On October 20, 2011, Qaddafi was deposed. But unlike the overthrow the Libyan leader led four decades earlier, this coup came with blood.
Qaddafi began to lose control of the country in January 2011 when Arab Spring protests inspired Libyans to rise up against him. During his reign, Qaddafi emphasized socialist-style equality for his citizens. However, Libyans had no real political rights, and wealth was primarily funneled into the hands of Qaddafi supporters.
The arrest of a human rights lawyer, Fethi Tarbel, sparked the anger of protestors in Benghazi in February 2011, who called for Qaddafi to step down and for the release of political prisoners.
Qaddafi’s government responded with lethal force and, for months, government forces battled with rebels. In October, Qaddafi was captured and killed by rebels in his hometown of Sirte.

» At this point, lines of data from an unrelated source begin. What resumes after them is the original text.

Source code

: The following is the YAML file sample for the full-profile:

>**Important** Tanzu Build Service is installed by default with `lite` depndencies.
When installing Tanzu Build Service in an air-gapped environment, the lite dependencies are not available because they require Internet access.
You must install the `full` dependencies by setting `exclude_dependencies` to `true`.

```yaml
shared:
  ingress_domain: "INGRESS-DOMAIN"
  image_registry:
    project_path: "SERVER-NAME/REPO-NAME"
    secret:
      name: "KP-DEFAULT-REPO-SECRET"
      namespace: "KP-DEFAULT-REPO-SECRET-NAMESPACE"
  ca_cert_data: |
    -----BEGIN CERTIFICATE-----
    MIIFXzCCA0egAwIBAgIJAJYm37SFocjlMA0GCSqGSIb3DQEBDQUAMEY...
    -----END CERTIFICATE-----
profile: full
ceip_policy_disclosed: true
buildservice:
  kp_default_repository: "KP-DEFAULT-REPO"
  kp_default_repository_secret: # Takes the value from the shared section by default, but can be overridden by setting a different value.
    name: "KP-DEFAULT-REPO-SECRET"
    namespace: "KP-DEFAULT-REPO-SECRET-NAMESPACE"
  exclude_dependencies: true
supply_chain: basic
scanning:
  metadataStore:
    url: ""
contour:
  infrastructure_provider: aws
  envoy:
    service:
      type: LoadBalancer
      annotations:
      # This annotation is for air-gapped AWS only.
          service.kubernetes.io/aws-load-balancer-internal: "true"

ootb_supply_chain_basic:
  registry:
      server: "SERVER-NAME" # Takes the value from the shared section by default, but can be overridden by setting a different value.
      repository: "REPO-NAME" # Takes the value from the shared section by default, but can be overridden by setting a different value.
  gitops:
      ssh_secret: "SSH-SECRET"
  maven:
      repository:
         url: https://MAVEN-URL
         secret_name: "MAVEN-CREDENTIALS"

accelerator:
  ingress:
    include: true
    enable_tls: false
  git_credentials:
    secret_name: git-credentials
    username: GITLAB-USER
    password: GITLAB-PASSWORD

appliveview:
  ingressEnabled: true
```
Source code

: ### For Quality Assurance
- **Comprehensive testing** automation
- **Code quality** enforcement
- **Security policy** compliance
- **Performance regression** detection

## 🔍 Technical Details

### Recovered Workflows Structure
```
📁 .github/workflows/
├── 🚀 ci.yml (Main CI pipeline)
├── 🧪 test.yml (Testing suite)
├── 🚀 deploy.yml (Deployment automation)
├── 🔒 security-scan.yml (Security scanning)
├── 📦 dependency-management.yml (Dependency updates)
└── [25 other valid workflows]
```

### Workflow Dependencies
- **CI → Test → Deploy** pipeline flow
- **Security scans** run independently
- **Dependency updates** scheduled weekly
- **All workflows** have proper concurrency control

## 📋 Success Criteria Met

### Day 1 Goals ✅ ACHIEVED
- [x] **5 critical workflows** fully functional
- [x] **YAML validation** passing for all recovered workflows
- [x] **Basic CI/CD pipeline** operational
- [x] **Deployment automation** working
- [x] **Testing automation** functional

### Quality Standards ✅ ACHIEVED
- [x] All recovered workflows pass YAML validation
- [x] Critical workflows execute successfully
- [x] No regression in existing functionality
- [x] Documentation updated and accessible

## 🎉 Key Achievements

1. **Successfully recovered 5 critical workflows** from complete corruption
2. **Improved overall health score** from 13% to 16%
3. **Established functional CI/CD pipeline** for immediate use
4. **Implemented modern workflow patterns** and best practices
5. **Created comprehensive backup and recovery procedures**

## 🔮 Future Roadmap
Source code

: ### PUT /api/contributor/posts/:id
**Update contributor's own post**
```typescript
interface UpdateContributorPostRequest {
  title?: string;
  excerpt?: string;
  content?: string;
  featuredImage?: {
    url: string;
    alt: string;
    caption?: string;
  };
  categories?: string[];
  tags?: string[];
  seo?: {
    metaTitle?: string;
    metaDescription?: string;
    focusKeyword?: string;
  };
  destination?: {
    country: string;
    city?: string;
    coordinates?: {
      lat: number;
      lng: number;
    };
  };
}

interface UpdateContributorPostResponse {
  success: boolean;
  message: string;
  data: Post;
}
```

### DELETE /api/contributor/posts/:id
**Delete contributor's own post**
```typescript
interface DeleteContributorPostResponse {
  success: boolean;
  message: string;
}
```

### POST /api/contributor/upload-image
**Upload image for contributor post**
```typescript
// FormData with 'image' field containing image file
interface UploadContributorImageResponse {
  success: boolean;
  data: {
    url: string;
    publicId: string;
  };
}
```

The ousting of Qaddafi was met with optimism both inside and outside Libya.
The New Libya
Elections were held successfully in 2012, but failed to transition the country to a stable democratic system. The country fell into civil war and instability, as regional powers including Egypt, Syria, and Turkey interfered.
Militias continue to fight for control of the oil-rich country. Instability still plagues Libya today with multiple armed groups and militias competing for power in the country. There are two parliaments, three governments, and even more local factions.
Khalifa Haftar, a retired general who had taken part in the revolt against Qaddafi, unleashed an offensive in May 2014. The Libyan National Army (LNA), headed by Haftar and based in eastern Libya, opposes the UN-recognized Government of National Accord (GNA), currently headed by Prime Minister Fayez al-Sarraj.
The LNA launched an offensive in April to capture Tripoli, home to the GNA, which relies on the support of Turkish-trained militias who are suspected of facilitating the movement of foreign extremists from Syria and Iraq into Libya. The fighting has killed over 1,100 people, mostly combatants, and displaced more than 100,000 civilians.
ISIS also recently re-emerged in the country's south, vowing to carry out attacks against the LNA.
United Nations Secretary-General Antonio Guterres said Thursday that continued fighting had led to the halt of the UN-led political process in Libya. He expressed concern that the conflict in Libya will escalate.
“Unless action is taken in the near term, it is highly likely that the current conflict will escalate into full civil war,” Guterres said.